───── SUPPLIED RECORDS

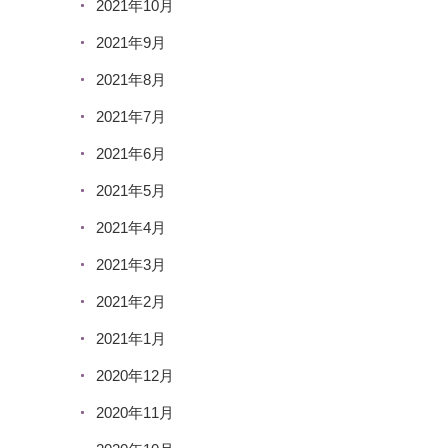
2021年10月
2021年9月
2021年8月
2021年7月
2021年6月
2021年5月
2021年4月
2021年3月
2021年2月
2021年1月
2020年12月
2020年11月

──────────

WORK TASK: Write out the text of the items again with every "2020年" changed to "2019年" and everything else left as it is. Don't include the pictures.

TASK OUTPUT:
2021年10月
2021年9月
2021年8月
2021年7月
2021年6月
2021年5月
2021年4月
2021年3月
2021年2月
2021年1月
2019年12月
2019年11月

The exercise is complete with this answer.